> _Instructions_:
1. According to the passage on India's seed market, what value did the Indian seeds market reach in 2018?
2. In the passage on India's seed market, copy word for word the stretch from "The Indian seeds market reached" through "Industry in India?".

Seed is the basic and most critical input for sustainable agriculture

The response of all other inputs depends on quality of seeds to a large extent

It is estimated that the direct contribution of quality seed alone to the total production is about 15 – 20% depending upon the crop and it can be further raised up to 45% with efficient management of other inputs

Thus the agricultural sector is highly dependent on the availability of quality seeds for a bumper yield

Therefore, in order to increase the quantity and quality of produce, efforts are made at all levels to introduce enhanced varieties of seeds with the help of advance technology and modern agricultural methods

In India, agriculture is the dominant occupation, which secures abundant opportunities for the seed market.

India is the fifth largest seed market across the globe

The Indian seeds market reached a value of US$ 4.1 Billion in 2018, exhibiting a CAGR of 15.7% during 2011-2018

The Indian seeds market is further expected to grow at a CAGR of 13.6% during 2019-2024, reaching a value of US$ 9.1 Billion by 2024

Currently, the ‘grain seeds’ represent the largest seed type and account for more than a half of the total seed production

Other major seed types include oil, vegetable and fruit seeds

What are the initiatives taken by Indian govt towards development of Seed Industry in India?

Data entries:
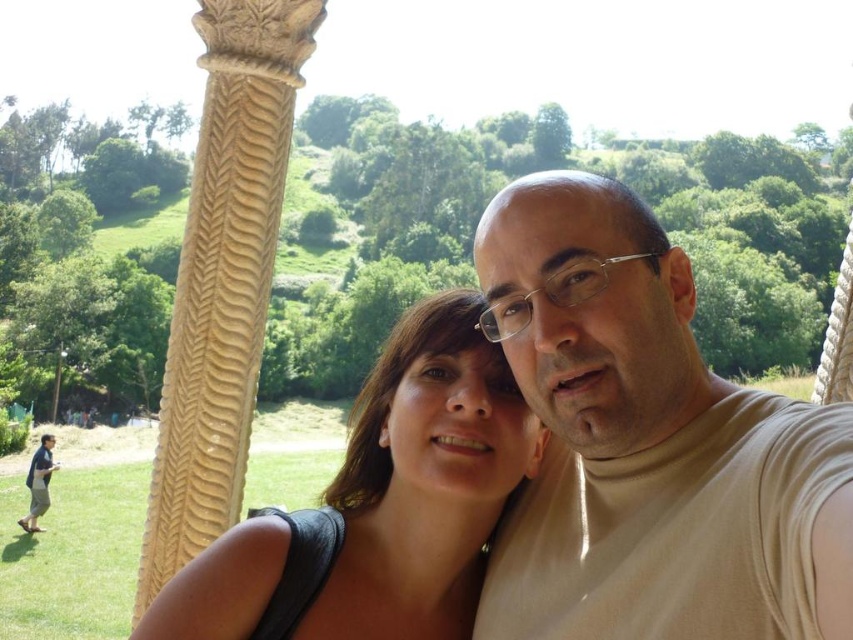
You are a photographer trying to adjust the lighting for a portrait. You notice the beige turtleneck at center and the blue denim jeans at lower left in the scene. Which clothing item requires more careful lighting adjustments due to its smaller size?

The beige turtleneck at center requires more careful lighting adjustments because it has a smaller size compared to the blue denim jeans at lower left, making it more challenging to highlight details in a smaller area.

You are a photographer trying to frame a shot of the beige turtleneck at center and the blue denim jeans at lower left. Which object should you focus on first if you want to capture both in the same frame without zooming in or out?

The beige turtleneck at center has a lesser width compared to blue denim jeans at lower left, so you should focus on the blue denim jeans at lower left first as it is wider and requires more space in the frame.

Where is the matte black hair at center located in the image?

The matte black hair at center is located at point 0.789 on the x axis and 0.447 on the y axis.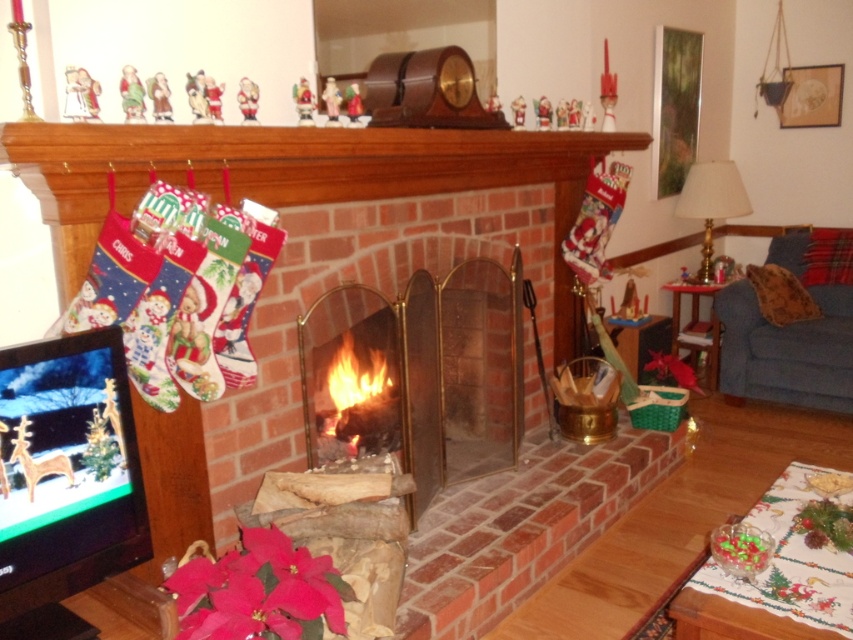
Can you confirm if brick fireplace at center is wider than blue fabric couch at lower right?

Yes.

Between brick fireplace at center and blue fabric couch at lower right, which one appears on the right side from the viewer's perspective?

From the viewer's perspective, blue fabric couch at lower right appears more on the right side.

Based on the photo, measure the distance between brick fireplace at center and camera.

brick fireplace at center is 4.62 feet away from camera.

I want to click on brick fireplace at center, so tap(299, 176).

Is pink matte poinsettia at lower left behind blue fabric couch at lower right?

No, it is not.

Between pink matte poinsettia at lower left and blue fabric couch at lower right, which one has less height?

pink matte poinsettia at lower left

Which is behind, point (231, 632) or point (824, 349)?

Point (824, 349)

Locate an element on the screen. Image resolution: width=853 pixels, height=640 pixels. pink matte poinsettia at lower left is located at coordinates (259, 592).

Between brick fireplace at center and pink matte poinsettia at lower left, which one has less height?

Standing shorter between the two is pink matte poinsettia at lower left.

Is point (178, 179) less distant than point (328, 579)?

No.

I want to click on brick fireplace at center, so click(x=299, y=176).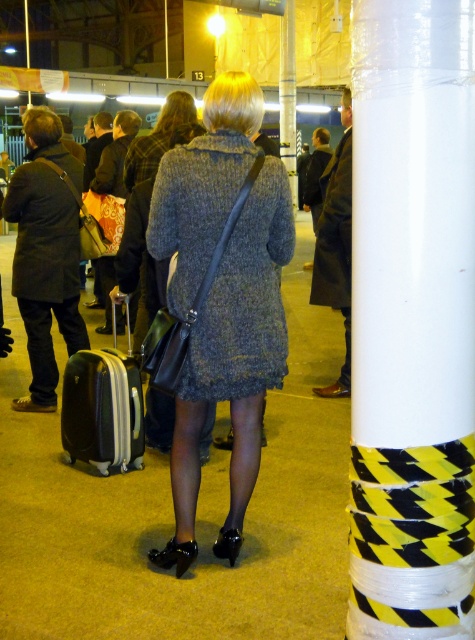
Does black hardshell suitcase at lower left have a greater height compared to white plastic pole at upper center?

Incorrect, black hardshell suitcase at lower left's height is not larger of white plastic pole at upper center's.

Can you confirm if black hardshell suitcase at lower left is positioned above white plastic pole at upper center?

Actually, black hardshell suitcase at lower left is below white plastic pole at upper center.

Which is behind, point (68, 403) or point (296, 195)?

The point (296, 195) is behind.

The width and height of the screenshot is (475, 640). Identify the location of black hardshell suitcase at lower left. (103, 410).

Is knitted wool dress at center wider than white plastic pole at upper center?

No.

Based on the photo, measure the distance between point (167, 228) and camera.

Point (167, 228) is 9.08 feet from camera.

Is point (206, 372) positioned behind point (294, 108)?

No, (206, 372) is closer to viewer.

Where is `knitted wool dress at center`? This screenshot has width=475, height=640. knitted wool dress at center is located at coordinates (250, 289).

Can you confirm if white plastic column at right is wider than black hardshell suitcase at lower left?

In fact, white plastic column at right might be narrower than black hardshell suitcase at lower left.

Between white plastic column at right and black hardshell suitcase at lower left, which one is positioned higher?

Positioned higher is white plastic column at right.

Find the location of a particular element. Image resolution: width=475 pixels, height=640 pixels. white plastic column at right is located at coordinates coord(412,321).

> _Task answers_:
1. US$ 4.1 Billion

2.
The Indian seeds market reached a value of US$ 4.1 Billion in 2018, exhibiting a CAGR of 15.7% during 2011-2018

The Indian seeds market is further expected to grow at a CAGR of 13.6% during 2019-2024, reaching a value of US$ 9.1 Billion by 2024

Currently, the ‘grain seeds’ represent the largest seed type and account for more than a half of the total seed production

Other major seed types include oil, vegetable and fruit seeds

What are the initiatives taken by Indian govt towards development of Seed Industry in India?